Data records:
──────
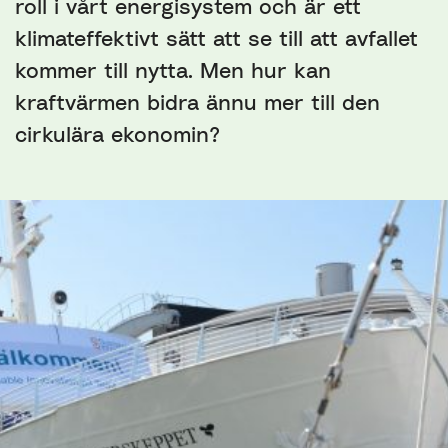
roll i vårt energisystem och är ett
klimateffektivt sätt att se till att avfallet
kommer till nytta. Men hur kan
kraftvärmen bidra ännu mer till den
cirkulära ekonomin?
──────
Exercise details:
Print every line of text from the entries above word for word, leaving out the pictures.

Result:
roll i vårt energisystem och är ett
klimateffektivt sätt att se till att avfallet
kommer till nytta. Men hur kan
kraftvärmen bidra ännu mer till den
cirkulära ekonomin?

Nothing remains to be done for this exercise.